Mireya Novo / Agencia Enfoque
Arturo López Cano es trastataranieto del hombre que en la familia se dedicó a ser alfarero.
Chozno es el otro nombre para designar este parentesco.
Y este hombre, quinta generación de modeladores de barro en el barrio de La Luz, hasta donde su conocimiento de ascendencia familiar llega, dirige la orquesta en que trabajan parejo otras tres generaciones.
De esa manera, los más jóvenes que ayer hicieron unos mil 300 copaleros o incensarios en una sola jornada serían los hijos del bischozno del primer López que hace 300 años hacía cazuelas y otros utensilios en el mismo barrio, casi en la misma casa-taller, en la hoy Juan de Palafox.

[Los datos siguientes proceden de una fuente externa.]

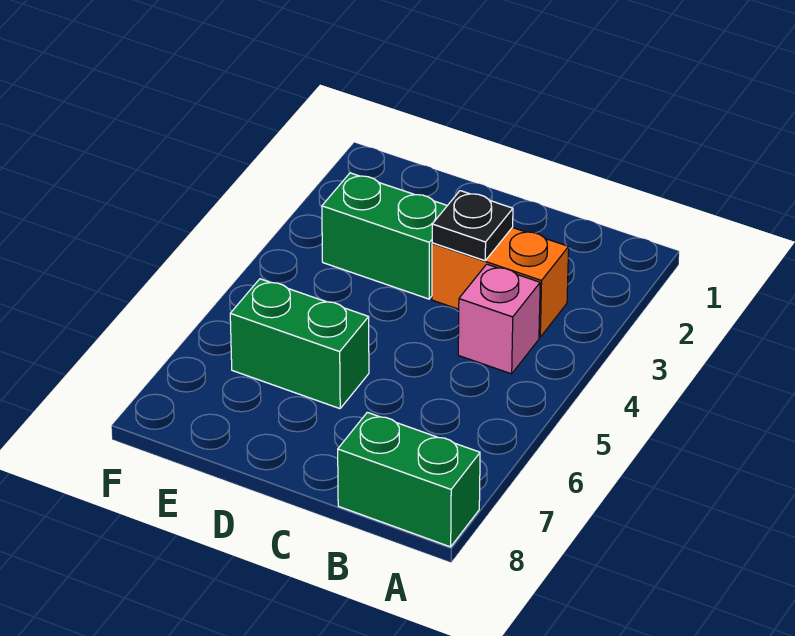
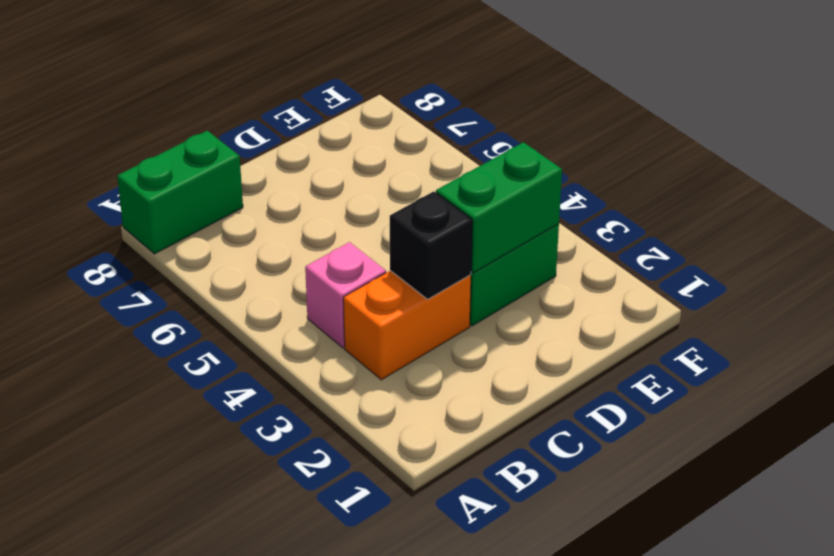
black 1x1 plate [432,191,513,261] -> black 1x1 brick [390,191,472,299]
green 1x2 brick [230,279,369,409] -> green 1x2 brick moved to [436,142,562,273]

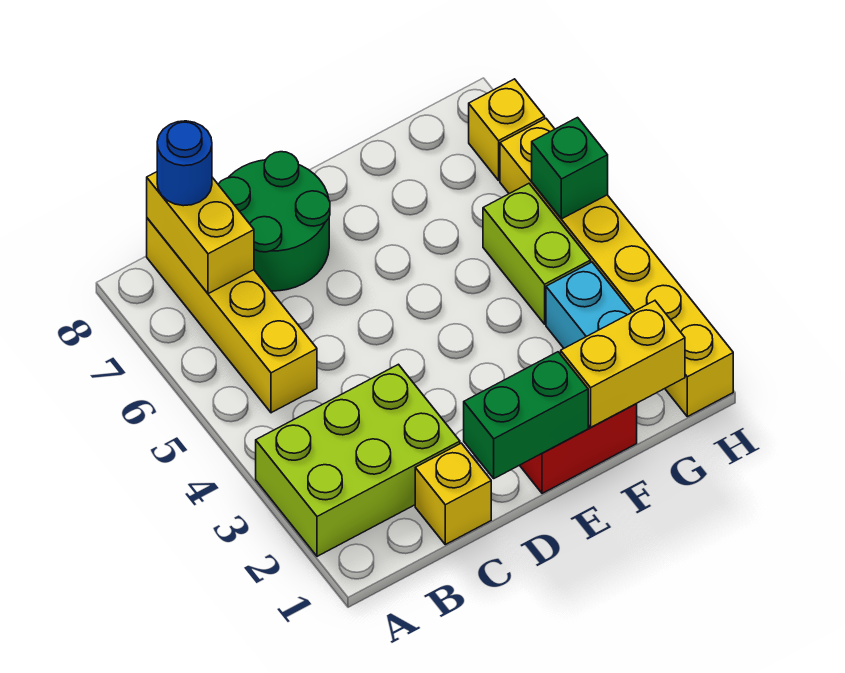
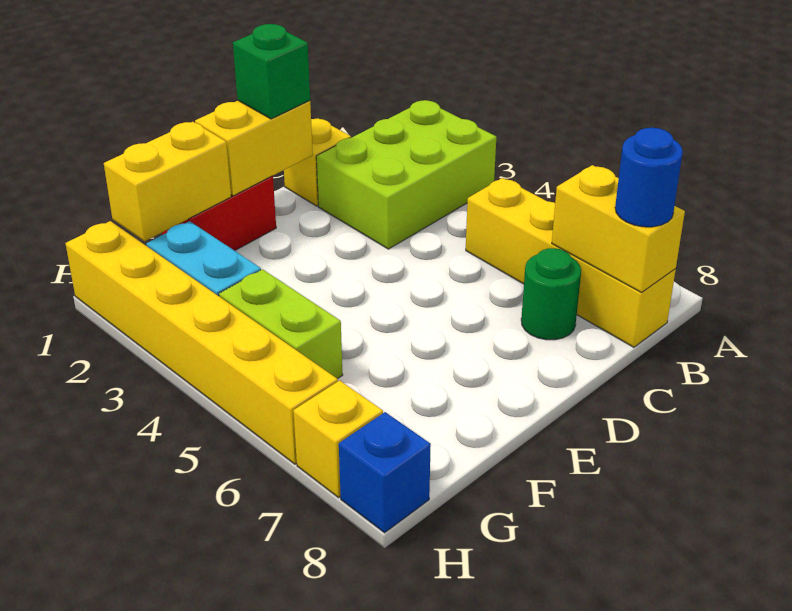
green 2x2 round brick [218,152,330,291] -> green 1x1 round brick [521,248,581,340]
green 1x2 brick [464,352,588,478] -> yellow 1x2 brick [195,101,313,196]
green 1x1 brick [532,118,608,219] -> green 1x1 brick moved to [233,24,310,119]
none -> blue 1x1 brick [339,412,431,533]

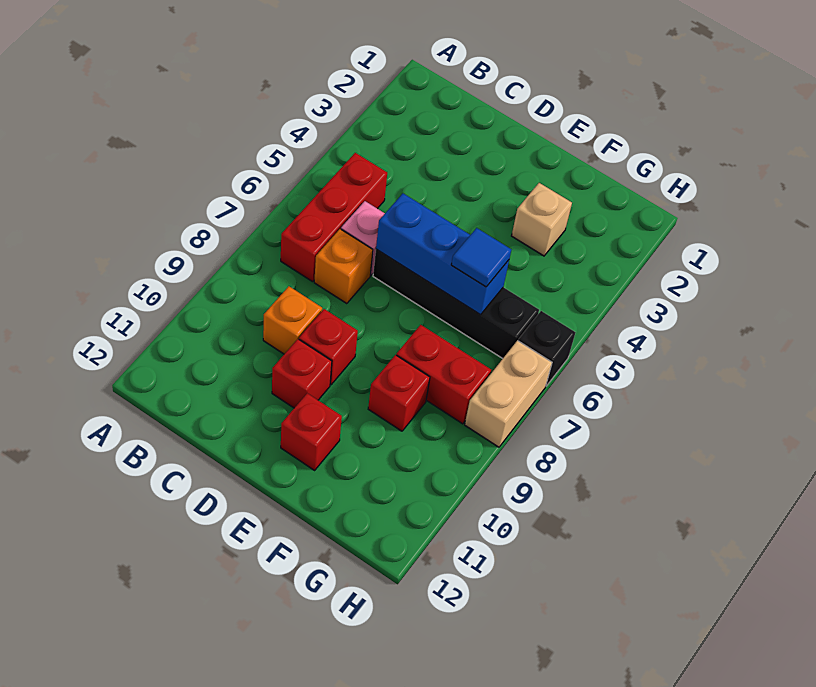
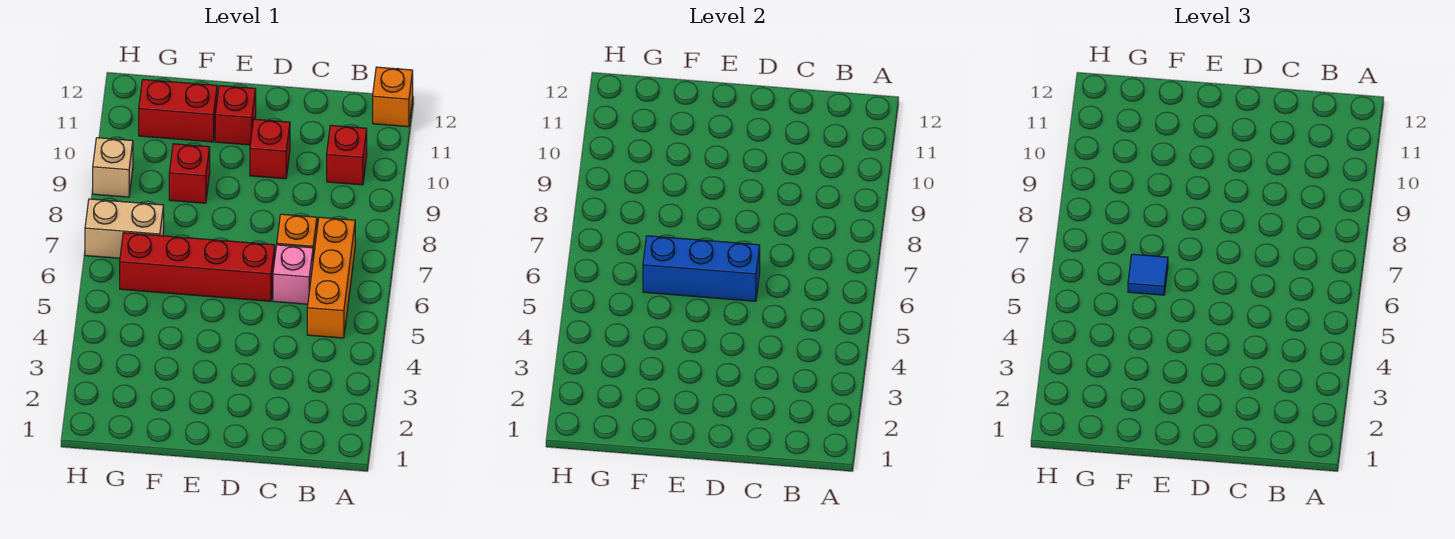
red 1x3 brick [281,153,387,282] -> orange 1x3 brick [307,217,355,338]
orange 1x1 brick [263,286,322,354] -> orange 1x1 brick moved to [373,67,413,127]
black 1x4 brick [373,249,539,359] -> red 1x4 brick [120,233,275,301]
red 1x1 brick [299,309,358,385] -> red 1x1 brick moved to [327,125,367,185]
tan 1x1 brick [512,183,572,256] -> tan 1x1 brick moved to [93,138,133,197]
red 1x2 brick [397,325,491,424] -> red 1x2 brick moved to [139,79,217,142]
black 1x1 brick [518,311,576,386] -> none
tan 1x2 brick [465,341,552,447] -> tan 1x2 brick turned to [85,199,164,258]

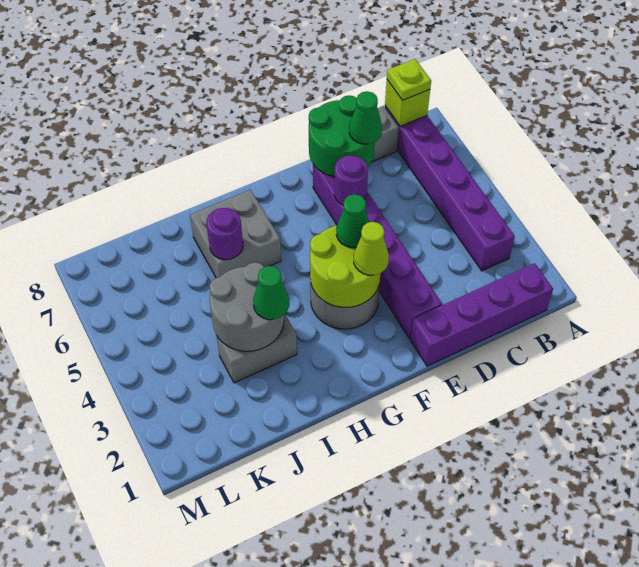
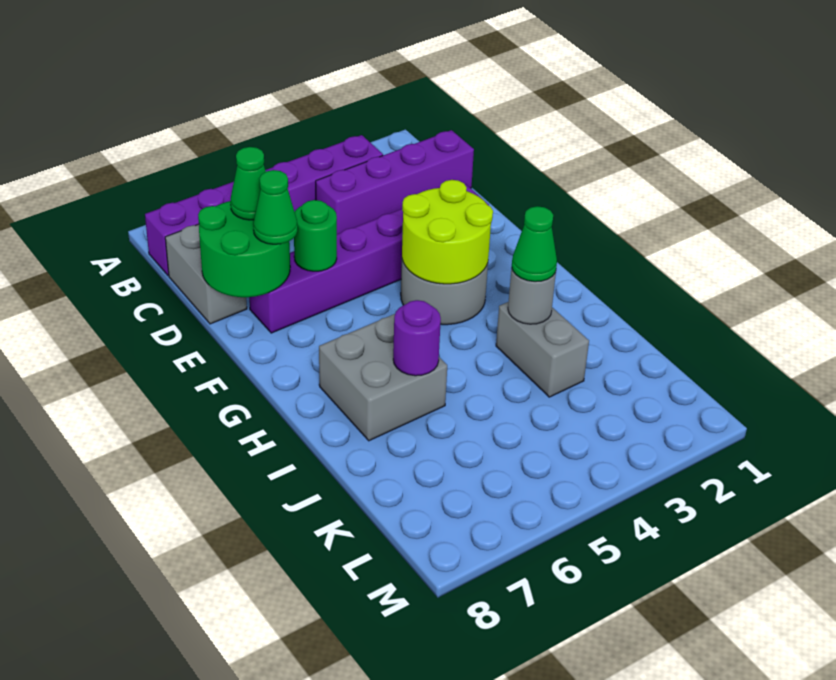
purple 1x4 brick [410,263,553,366] -> purple 1x4 brick turned to [316,130,474,234]
lime 1x1 brick [385,80,430,126] -> none
lime 1x1 plate [387,59,431,100] -> none
purple 1x1 round brick [334,156,368,205] -> green 1x1 round brick [294,200,337,271]
lime 1x1 cone [354,222,389,275] -> none
green 1x1 cone [336,194,369,248] -> green 1x1 cone moved to [253,170,298,244]
grey 2x2 round brick [209,262,284,351] -> grey 1x1 round brick [508,268,556,324]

En este altísimo árbol genealógico, la familia teme que se acabe el oficio en estos años, cuando es más evidente la falta de remuneración justa para el trabajo.
Porque las cazuelas para mole de cientos de personas salen de las manos de este clan, pero los clientes regatean.
Tanto, que la ganancia se esfuma, aunque en estas enormes semiesferas con orejas una persona pueda pararse encima sin que se rompa.
Y el costo en la salud es incuantificable: el proceso tradicional, de cocido en horno de leña, hace que la persona asignada al caldero tenga problemas pulmonares, cada vez más temprano, por la cantidad de gases tóxicos que respira.
Por lo pronto, ayer hicieron faena de copaleros para la temporada, una actividad que se frustra si hay lluvia porque entre cada uno de los tres grandes procesos de elaboración pasan por secado al sol.
Se hacen dos horneadas, la primera para obtener las piezas y la segunda para adherirles el brillante color negro que distingue a estos recipientes donde se quema el copal, la resina extraída de esa variedad de árboles que constituye el incienso mexicano.